Siempre anhelé la belleza. Desde el principio, como manifestación última de la verdad. Esa belleza de la que me sentía carente y, por tanto, contaminado de mentira. Creo que fue esa falta de certeza la que me hizo transitar caminos tan desafortunados tiempo ha, esquivar atajos, deglutir bocados amargos. La belleza jamás se sentía como algo pringoso, no se contagiaba, aunque uno mantuviera siempre una inconsciente fe en que sí podía ocurrir. La belleza del amigo, la belleza del amor platónico. Con el tiempo supe —esta vez sí, cargado de verdad— que uno de mis talentos era el de reconocer una belleza esquiva para la mayoría. La de recovecos y rincones, la tímida. La de andar por casa. Y justo ese hallazgo hizo evidente que nada me faltaba salvo posar la mirada en mí.

Pienso en El gran Gatsby, y también me viene a la cabeza El retrato de Dorian Gray. Ambos protagonistas son desgraciados, como desgraciado es todo aquel que desea lo que no puede ser. Sea la juventud. Sea el amor. La mayoría somos de uno u otro. Muchas veces de ambos. Pero si la edad fuera consuelo, ¿por qué íbamos a escribir? No sé dónde acaban posando sus ojos, pero sin duda no era ahí. 



El gran Gatsby
F. Scott Fitzgerald, 1925
Editorial: Anagrama
Traducción: Justo Navarro 

Hay en Gatsby un anhelo de inmortalidad profundamente triste, una especie de deseo de perpetuidad ante el inevitable final. Jay no desea ningún presente, y menos aún un futuro que asoma en forma de borrasca, sencillamente quiere situar el pasado, aquel pasado, en un lugar delante de sus propios pasos. Él es un héroe trágico en todo su decadente esplendor.

Esa es la gran herida que habita en el protagonista: No el amor perdido, ni la traición, ni siquiera la muerte. Es el deseo inútil de que algo permanezca. La voluntad desesperada de que el tiempo ceda.
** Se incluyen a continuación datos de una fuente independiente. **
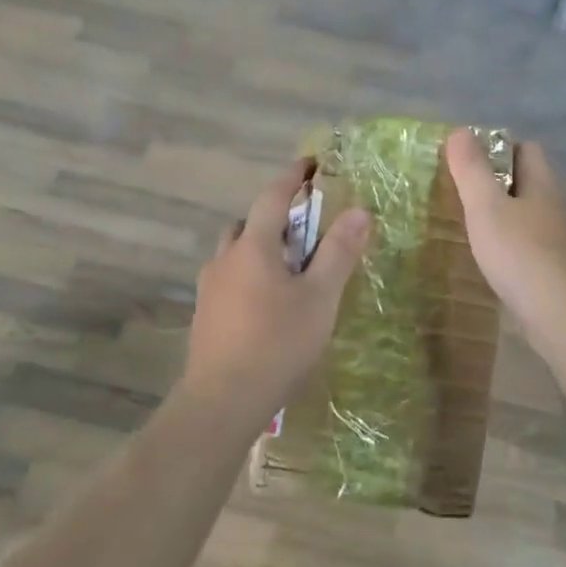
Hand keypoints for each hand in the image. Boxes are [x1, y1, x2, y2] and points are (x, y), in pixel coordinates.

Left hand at [184, 158, 370, 408]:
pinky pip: (230, 279)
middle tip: (307, 228)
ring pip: (235, 252)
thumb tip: (360, 210)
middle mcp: (224, 259)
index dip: (293, 177)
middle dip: (275, 217)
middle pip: (248, 223)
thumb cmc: (277, 344)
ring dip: (260, 248)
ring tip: (290, 269)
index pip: (272, 197)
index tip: (312, 164)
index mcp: (252, 247)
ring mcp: (210, 288)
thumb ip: (339, 253)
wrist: (222, 401)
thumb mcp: (320, 298)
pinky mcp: (205, 315)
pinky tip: (269, 303)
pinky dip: (250, 274)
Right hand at [444, 130, 565, 342]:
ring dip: (506, 217)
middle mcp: (559, 205)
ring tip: (474, 229)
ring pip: (532, 215)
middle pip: (529, 181)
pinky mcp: (561, 269)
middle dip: (498, 184)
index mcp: (544, 183)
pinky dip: (514, 246)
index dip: (497, 148)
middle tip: (463, 196)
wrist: (561, 313)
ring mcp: (564, 239)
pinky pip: (534, 245)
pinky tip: (495, 261)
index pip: (526, 149)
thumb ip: (472, 170)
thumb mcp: (486, 207)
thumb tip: (460, 131)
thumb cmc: (520, 253)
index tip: (466, 163)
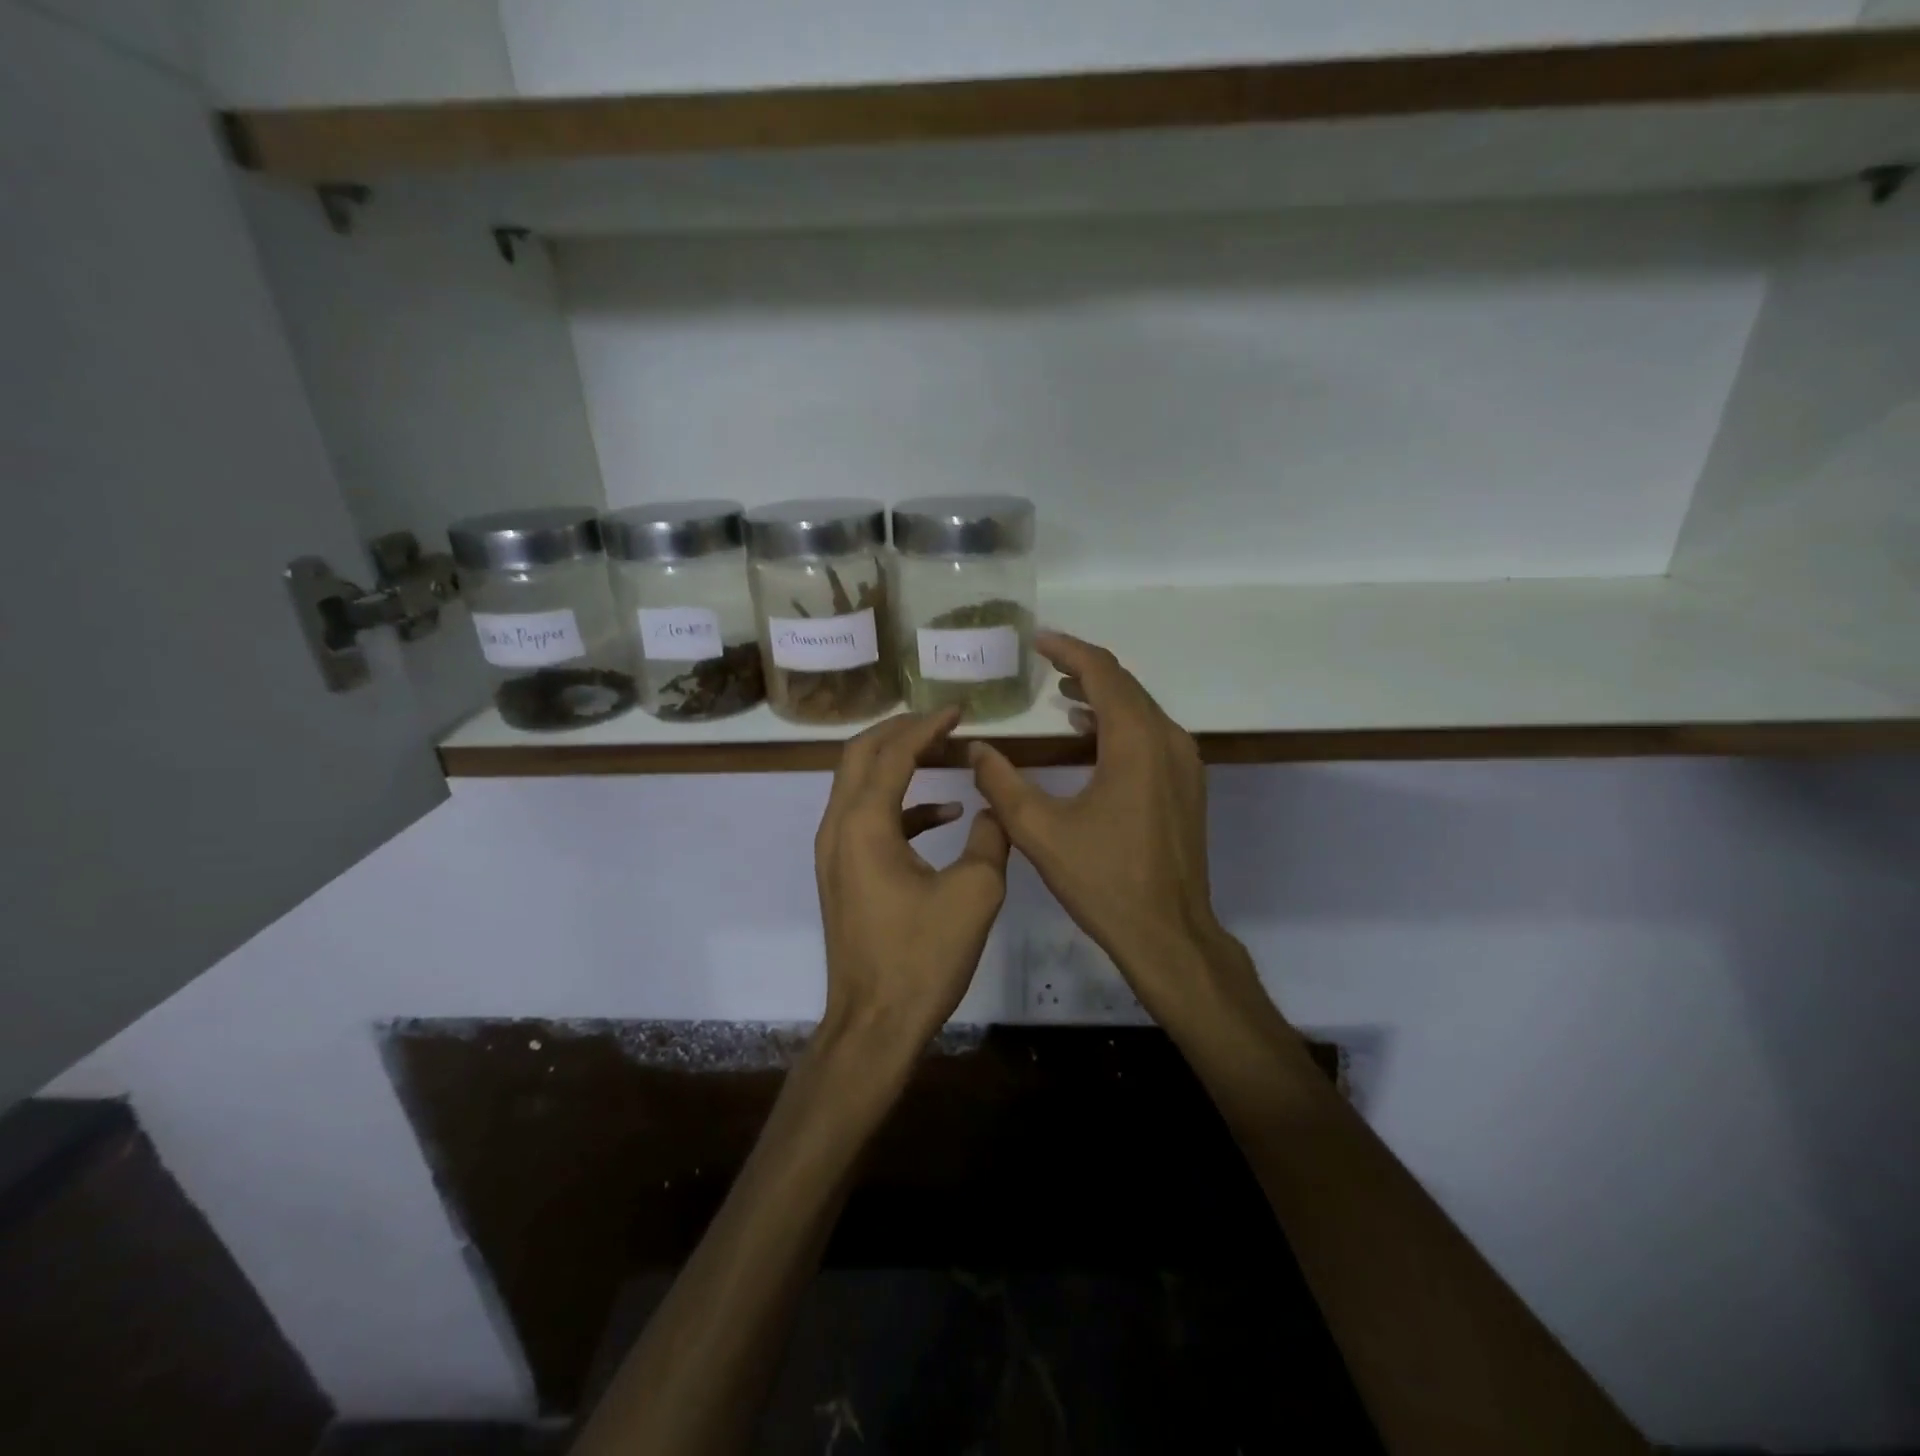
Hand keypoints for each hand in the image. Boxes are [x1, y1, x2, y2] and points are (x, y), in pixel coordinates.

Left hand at [814, 708, 1011, 1060]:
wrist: (874, 1024)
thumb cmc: (922, 957)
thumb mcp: (975, 892)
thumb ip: (992, 838)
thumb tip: (996, 808)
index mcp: (864, 824)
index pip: (892, 752)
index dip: (927, 726)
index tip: (959, 709)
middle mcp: (838, 828)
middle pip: (860, 755)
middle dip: (901, 731)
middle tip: (943, 721)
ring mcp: (835, 852)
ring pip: (860, 785)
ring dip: (900, 763)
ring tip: (946, 754)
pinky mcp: (844, 874)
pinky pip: (869, 820)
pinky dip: (903, 805)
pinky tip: (945, 814)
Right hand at [969, 633, 1259, 1025]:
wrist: (1168, 933)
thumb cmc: (1104, 880)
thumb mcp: (1039, 831)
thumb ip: (1001, 784)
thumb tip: (975, 749)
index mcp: (1136, 742)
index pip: (1103, 673)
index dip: (1068, 651)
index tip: (1037, 640)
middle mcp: (1168, 740)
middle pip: (1125, 685)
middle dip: (1084, 668)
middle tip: (1043, 661)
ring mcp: (1184, 763)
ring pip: (1141, 709)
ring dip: (1102, 695)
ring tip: (1060, 693)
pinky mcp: (1185, 785)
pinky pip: (1150, 734)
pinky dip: (1118, 723)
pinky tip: (1088, 735)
Gatsby permanece no por lo que pierde, sino por lo que nunca fue.

La prosa de Fitzgerald es sofisticada, el ritmo perfecto; la atmósfera, envolvente. Es una novela nostálgica, crepuscular, delicadamente desengañada. Y esa imagen final, que uno arrastra durante días, no tiene precio.





El retrato de Dorian Gray
Oscar Wilde, 1890
Editorial: Austral
Traducción: Mauro Armiño

Qué paradoja la de Wilde; el torrente de preciosismo constante que hay en la narración, la exquisitez expresiva... y con ella esgrimiendo un agridulce retrato de la clase pudiente victoriana: su seductora decadencia, el hedonismo que subyace en ese pueril amor por la estética, en el arte como estímulo burgués y portador de la definitiva salvación. La mención a Ruskin no es casual: la figura del crítico y del artista aparecen aquí despojadas de su aura redentora. El arte no salva, sólo maquilla.

Y sabiendo todo esto, he disfrutado tanto o más con el corazón gótico de la novela, con ese cuento tenebroso de romanticismo exacerbado e imbuido por la niebla y las húmedas calles empedradas de Londres. Moralizante o todo lo contrario, –pues es poliédrico en sus intenciones y puntos de vista– poco importa si se escribe así.

Por otro lado, ¿Quiso Easton Ellis hacer de su Patrick Bateman un Dorian Gray actual?